Il est 20:15 et il fait nuit noire lorsque nous mettons en route un réacteur sur groupes , puis après avoir tout débranché, mettons en route les trois autres en poussant sur le premier, vérifiant ainsi qu'on pourra repartir de Ouagadougou.

311 tonnes, V1 134, Air France 6811 roule pour la 36.

Ouagadougou, 22h40

Cet achat de vaches brésiliennes par le ministère de l'agriculture burkinabé est bien médiatisé dans le pays, et la presse nous attend. Un sketch grandiose. Débarquement de 180 vaches ( plus 10 veaux) de nuit sur le tarmac de Ouagadougou, avec un moteur qui tourne, et les caméras de télévision et les flashes des photographes. Un grand moment d'aviation. Le genre de truc qu'on ne fait pas souvent dans une carrière. Comme l'escale n'a pas suffisamment de chariots de piste pour déposer nos trente palettes, une équipe se charge d'acheminer les vaches dans leurs stalles jusqu'au bord du parking, puis de les faire sortir et de les charger dans un camion bétaillère, pour relibérer des chariots. Conformément à une logique toute africaine, les gars se sont installés pour faire ça juste au seul endroit où il ne fallait pas, derrière le moteur qui tourne. Là, il doit faire 65° avec 40 kt de vent.

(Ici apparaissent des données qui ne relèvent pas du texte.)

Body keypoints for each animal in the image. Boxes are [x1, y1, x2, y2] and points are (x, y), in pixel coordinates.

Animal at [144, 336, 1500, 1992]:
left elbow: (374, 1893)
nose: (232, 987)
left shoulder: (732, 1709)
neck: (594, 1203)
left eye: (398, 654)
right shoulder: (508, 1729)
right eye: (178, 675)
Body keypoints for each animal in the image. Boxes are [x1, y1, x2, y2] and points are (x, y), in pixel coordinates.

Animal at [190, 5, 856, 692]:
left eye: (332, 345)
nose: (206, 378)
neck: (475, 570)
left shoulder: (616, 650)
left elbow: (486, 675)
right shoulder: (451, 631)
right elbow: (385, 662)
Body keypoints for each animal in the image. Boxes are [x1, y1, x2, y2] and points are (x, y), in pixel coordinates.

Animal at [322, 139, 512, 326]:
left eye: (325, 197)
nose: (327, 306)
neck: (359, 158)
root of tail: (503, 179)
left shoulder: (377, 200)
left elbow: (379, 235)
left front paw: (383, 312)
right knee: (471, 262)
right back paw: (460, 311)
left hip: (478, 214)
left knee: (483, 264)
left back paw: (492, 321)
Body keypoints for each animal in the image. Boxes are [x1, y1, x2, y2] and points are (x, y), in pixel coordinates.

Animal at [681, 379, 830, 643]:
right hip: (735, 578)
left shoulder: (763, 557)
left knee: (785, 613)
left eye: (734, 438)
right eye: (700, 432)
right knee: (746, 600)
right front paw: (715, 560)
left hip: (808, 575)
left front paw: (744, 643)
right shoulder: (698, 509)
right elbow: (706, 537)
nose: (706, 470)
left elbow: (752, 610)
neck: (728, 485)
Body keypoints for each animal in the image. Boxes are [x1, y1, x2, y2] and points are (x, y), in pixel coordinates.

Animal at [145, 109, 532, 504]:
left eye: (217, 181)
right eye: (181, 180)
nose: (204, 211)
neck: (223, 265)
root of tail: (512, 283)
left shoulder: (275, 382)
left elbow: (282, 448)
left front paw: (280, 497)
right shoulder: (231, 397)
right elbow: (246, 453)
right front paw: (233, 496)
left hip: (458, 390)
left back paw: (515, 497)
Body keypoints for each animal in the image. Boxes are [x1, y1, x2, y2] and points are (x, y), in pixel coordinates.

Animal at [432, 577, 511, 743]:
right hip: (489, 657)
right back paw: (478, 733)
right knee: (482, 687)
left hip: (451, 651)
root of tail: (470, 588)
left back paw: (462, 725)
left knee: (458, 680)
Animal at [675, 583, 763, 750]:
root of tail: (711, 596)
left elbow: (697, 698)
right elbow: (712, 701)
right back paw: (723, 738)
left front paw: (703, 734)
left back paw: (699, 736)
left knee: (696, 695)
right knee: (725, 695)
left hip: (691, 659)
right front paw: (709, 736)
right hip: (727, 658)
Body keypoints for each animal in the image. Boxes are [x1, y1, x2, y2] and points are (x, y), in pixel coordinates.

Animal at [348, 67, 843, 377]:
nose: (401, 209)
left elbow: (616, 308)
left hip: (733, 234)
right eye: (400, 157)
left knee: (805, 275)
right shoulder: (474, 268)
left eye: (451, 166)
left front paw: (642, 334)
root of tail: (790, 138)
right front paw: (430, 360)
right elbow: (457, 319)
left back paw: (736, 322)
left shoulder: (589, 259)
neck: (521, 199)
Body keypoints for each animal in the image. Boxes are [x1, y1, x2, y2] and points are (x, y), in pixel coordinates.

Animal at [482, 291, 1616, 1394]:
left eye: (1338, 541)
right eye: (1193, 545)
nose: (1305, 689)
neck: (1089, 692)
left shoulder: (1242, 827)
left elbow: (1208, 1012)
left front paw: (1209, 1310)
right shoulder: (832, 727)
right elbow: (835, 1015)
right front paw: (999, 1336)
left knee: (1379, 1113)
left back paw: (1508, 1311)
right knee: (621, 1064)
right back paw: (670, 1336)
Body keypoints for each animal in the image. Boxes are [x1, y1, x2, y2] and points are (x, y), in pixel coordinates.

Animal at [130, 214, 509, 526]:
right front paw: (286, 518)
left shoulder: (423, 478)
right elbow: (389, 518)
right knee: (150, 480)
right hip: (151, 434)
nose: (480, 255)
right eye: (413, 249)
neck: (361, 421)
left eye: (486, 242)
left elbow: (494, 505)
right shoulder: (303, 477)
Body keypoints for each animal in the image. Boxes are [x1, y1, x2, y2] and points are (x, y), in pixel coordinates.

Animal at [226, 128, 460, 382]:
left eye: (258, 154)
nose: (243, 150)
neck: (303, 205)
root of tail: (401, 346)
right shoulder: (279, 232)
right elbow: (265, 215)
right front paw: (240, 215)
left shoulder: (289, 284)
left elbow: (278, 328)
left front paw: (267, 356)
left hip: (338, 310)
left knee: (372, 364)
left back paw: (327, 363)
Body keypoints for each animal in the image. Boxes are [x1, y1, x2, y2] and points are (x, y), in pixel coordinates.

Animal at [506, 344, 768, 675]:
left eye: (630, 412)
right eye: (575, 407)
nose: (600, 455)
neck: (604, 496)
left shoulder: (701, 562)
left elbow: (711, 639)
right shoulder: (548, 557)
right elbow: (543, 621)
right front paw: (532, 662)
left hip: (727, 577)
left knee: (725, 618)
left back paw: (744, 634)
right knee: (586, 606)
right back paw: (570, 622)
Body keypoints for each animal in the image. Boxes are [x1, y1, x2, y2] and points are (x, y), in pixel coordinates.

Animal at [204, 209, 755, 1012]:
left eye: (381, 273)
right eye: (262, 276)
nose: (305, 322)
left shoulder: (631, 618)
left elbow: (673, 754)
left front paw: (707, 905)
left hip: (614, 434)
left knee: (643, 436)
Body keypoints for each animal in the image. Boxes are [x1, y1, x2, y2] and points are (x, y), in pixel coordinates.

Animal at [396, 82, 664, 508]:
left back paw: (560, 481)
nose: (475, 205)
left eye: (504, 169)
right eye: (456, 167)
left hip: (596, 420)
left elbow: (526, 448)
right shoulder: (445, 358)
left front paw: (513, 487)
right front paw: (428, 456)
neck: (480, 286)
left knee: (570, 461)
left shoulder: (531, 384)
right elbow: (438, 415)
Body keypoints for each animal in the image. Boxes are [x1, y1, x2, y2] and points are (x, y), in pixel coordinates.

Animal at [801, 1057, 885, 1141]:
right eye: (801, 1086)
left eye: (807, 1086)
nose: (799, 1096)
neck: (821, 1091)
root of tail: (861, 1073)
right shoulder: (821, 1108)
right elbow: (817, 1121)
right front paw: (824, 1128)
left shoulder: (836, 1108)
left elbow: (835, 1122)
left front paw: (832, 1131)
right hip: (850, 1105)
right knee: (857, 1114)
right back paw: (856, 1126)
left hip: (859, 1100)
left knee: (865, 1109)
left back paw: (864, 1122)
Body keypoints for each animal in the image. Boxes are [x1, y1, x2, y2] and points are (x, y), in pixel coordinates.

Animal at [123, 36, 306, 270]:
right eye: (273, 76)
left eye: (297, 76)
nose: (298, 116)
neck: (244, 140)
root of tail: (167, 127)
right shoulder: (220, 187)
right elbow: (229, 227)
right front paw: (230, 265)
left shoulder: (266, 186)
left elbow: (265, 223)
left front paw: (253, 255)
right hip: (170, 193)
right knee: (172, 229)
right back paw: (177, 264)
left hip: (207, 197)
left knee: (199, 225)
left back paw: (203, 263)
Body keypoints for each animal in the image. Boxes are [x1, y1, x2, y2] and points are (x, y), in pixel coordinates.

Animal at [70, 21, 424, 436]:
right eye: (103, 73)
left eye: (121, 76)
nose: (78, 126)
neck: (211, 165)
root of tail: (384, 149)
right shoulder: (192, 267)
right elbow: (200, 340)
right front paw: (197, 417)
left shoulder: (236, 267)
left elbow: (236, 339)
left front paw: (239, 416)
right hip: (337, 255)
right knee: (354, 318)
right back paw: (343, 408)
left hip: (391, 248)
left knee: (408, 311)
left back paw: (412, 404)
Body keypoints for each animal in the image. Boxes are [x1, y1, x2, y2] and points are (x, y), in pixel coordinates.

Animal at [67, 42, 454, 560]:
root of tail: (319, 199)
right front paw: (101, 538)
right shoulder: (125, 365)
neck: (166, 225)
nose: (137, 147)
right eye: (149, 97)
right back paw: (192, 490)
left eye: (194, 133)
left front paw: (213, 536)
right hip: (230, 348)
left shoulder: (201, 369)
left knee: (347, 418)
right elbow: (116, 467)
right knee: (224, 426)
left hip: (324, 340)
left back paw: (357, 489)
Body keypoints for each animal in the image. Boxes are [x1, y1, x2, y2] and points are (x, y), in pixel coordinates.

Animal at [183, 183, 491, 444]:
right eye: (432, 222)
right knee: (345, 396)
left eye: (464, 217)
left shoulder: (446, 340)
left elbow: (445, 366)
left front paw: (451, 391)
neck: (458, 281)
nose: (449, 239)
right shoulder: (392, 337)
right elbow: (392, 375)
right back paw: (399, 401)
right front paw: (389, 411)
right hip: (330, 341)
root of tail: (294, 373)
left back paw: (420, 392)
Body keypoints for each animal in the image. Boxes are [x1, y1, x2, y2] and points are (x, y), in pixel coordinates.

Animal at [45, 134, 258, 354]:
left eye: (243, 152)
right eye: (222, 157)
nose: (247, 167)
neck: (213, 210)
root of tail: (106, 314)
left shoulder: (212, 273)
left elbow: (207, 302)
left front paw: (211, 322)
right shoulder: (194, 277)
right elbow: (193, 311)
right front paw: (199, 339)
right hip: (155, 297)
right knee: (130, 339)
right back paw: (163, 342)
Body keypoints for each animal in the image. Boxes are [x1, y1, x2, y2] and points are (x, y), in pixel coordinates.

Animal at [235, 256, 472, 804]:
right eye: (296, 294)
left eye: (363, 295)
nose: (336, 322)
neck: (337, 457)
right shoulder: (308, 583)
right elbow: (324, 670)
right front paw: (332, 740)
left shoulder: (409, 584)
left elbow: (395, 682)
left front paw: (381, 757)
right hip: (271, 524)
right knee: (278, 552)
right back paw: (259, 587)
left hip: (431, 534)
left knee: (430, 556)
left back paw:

On a bien prévenu tout le monde dès notre arrivée: deux heures maxi, et il faut qu'on se tire. Si on descend en dessous du carbu mini Dakar, 27 tonnes, le F-GCBG risque de passer quelques jours ici. Heureusement, les deux cargonautes dépêchés par Air France sur place depuis deux jours ont bien préparé notre venue, et les opérations en piste vont bon train.

Aux alentours de minuit, la situation semble bien en main, le déchargement presque fini, les stalles presque toutes sur des chariots ou vidées dans le camion bétaillère, on la sent bien, là, l'affaire. Il existe une forte odeur résiduelle dans l'avion à la suite de ce genre de transport, mais on fera l'impasse sur le nettoyage soute, pourtant obligatoire. Encore 600 kilos de marge. Ils nettoieront à Dakar.

Débarquement terminé. On se magne, allez, allez, on dégage les loaders, les tracteurs, on envoie deux négociateurs expliquer derrière qu'il faut virer le camion avec les vaches de derrière le réacteur 4, parce qu'on va pousser 80% de N1 pour démarrer les trois autres, et que ça va décoiffer mignon.